*EXERCISE AIM*.
Where the material below has a line containing "34: (165, 49)", start repeating exactly, and keep going through the line containing "53: (170, 66)", with no other lines.

--- START ---

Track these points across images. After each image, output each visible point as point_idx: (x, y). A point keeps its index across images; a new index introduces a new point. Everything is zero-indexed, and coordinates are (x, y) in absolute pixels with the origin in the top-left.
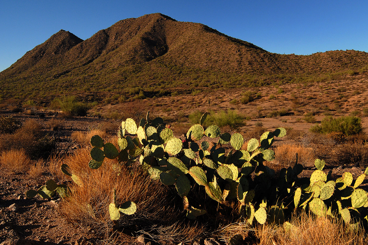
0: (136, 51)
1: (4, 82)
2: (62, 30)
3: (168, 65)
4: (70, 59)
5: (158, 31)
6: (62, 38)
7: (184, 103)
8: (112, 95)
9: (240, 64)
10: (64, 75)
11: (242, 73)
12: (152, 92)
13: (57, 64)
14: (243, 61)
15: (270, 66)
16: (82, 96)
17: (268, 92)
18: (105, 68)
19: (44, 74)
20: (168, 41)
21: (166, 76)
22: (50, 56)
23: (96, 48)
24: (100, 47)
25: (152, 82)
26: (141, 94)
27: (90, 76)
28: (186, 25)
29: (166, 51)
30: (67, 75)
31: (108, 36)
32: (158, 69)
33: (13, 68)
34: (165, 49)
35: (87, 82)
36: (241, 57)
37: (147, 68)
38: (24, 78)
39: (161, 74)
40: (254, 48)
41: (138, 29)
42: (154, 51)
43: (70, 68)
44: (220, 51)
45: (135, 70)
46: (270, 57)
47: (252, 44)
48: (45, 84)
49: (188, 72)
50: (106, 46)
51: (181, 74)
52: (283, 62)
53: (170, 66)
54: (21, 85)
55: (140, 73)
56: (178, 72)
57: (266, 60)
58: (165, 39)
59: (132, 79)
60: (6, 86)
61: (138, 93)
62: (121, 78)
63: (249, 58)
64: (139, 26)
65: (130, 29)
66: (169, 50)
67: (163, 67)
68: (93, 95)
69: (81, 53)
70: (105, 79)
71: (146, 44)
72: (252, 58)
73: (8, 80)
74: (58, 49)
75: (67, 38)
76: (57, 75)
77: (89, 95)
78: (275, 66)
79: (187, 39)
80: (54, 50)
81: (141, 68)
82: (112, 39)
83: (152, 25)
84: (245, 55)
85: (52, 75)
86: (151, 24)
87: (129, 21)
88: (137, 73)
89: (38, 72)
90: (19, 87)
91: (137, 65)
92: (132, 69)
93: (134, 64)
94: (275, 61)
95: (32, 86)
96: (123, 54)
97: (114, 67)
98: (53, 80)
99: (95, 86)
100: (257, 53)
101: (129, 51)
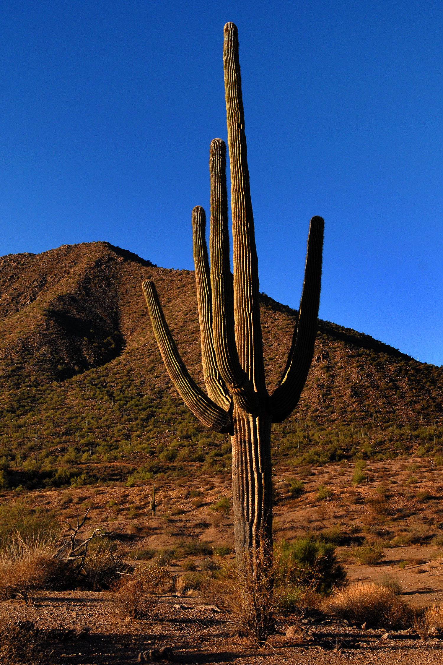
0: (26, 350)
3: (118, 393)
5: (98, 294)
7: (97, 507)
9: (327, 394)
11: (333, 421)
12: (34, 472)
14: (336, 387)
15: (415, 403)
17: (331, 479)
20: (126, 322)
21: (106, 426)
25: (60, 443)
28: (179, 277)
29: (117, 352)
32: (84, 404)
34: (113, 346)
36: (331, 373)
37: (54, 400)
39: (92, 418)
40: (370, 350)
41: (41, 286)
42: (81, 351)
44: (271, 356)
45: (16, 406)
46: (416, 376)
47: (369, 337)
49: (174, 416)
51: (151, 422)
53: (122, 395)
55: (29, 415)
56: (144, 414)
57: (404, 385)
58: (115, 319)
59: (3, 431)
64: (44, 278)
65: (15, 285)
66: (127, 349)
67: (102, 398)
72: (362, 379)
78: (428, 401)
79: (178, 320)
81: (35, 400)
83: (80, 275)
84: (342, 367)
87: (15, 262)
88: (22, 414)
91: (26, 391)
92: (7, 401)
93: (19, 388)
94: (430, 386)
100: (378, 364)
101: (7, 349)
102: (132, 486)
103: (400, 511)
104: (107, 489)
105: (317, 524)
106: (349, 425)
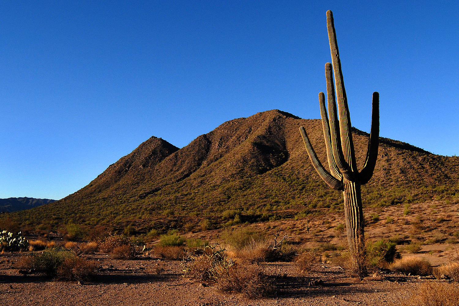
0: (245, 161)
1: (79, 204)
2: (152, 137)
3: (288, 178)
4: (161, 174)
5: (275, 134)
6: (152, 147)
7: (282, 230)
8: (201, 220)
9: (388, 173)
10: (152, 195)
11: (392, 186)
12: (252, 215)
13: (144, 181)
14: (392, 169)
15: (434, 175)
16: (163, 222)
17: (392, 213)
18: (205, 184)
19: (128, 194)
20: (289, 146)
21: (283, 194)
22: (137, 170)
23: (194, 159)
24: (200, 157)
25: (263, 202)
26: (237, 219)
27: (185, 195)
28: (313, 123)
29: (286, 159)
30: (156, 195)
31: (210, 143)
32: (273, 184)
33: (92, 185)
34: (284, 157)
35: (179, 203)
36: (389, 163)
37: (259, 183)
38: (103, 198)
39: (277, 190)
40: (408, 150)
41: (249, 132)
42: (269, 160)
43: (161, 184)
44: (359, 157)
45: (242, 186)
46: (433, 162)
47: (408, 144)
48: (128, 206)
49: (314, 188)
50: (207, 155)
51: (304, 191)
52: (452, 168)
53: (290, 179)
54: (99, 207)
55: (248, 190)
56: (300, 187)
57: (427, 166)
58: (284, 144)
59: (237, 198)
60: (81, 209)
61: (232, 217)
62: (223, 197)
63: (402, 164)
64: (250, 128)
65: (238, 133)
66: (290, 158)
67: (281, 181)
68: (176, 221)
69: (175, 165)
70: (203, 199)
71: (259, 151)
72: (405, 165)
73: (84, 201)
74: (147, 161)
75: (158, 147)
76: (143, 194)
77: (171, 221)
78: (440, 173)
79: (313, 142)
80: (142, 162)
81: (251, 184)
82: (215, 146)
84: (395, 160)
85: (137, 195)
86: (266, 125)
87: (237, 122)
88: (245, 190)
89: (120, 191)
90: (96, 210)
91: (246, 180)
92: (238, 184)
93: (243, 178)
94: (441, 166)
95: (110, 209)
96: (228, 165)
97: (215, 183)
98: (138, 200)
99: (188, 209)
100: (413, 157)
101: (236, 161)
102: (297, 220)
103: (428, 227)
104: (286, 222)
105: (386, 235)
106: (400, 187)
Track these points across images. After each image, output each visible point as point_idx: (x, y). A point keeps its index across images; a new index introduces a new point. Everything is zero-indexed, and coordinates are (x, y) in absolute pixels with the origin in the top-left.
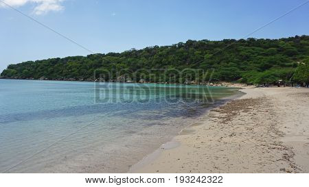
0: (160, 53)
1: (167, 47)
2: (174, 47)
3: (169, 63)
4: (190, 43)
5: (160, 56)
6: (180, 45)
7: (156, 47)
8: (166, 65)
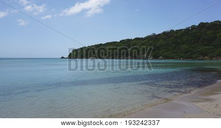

--- END ---

*RESULT*.
34: (165, 49)
35: (87, 82)
36: (241, 57)
37: (147, 68)
38: (24, 78)
39: (161, 74)
40: (254, 48)
41: (138, 29)
42: (154, 51)
43: (70, 68)
44: (220, 51)
45: (135, 70)
46: (270, 57)
47: (252, 44)
48: (45, 84)
49: (188, 72)
50: (106, 46)
51: (181, 74)
52: (283, 62)
53: (170, 66)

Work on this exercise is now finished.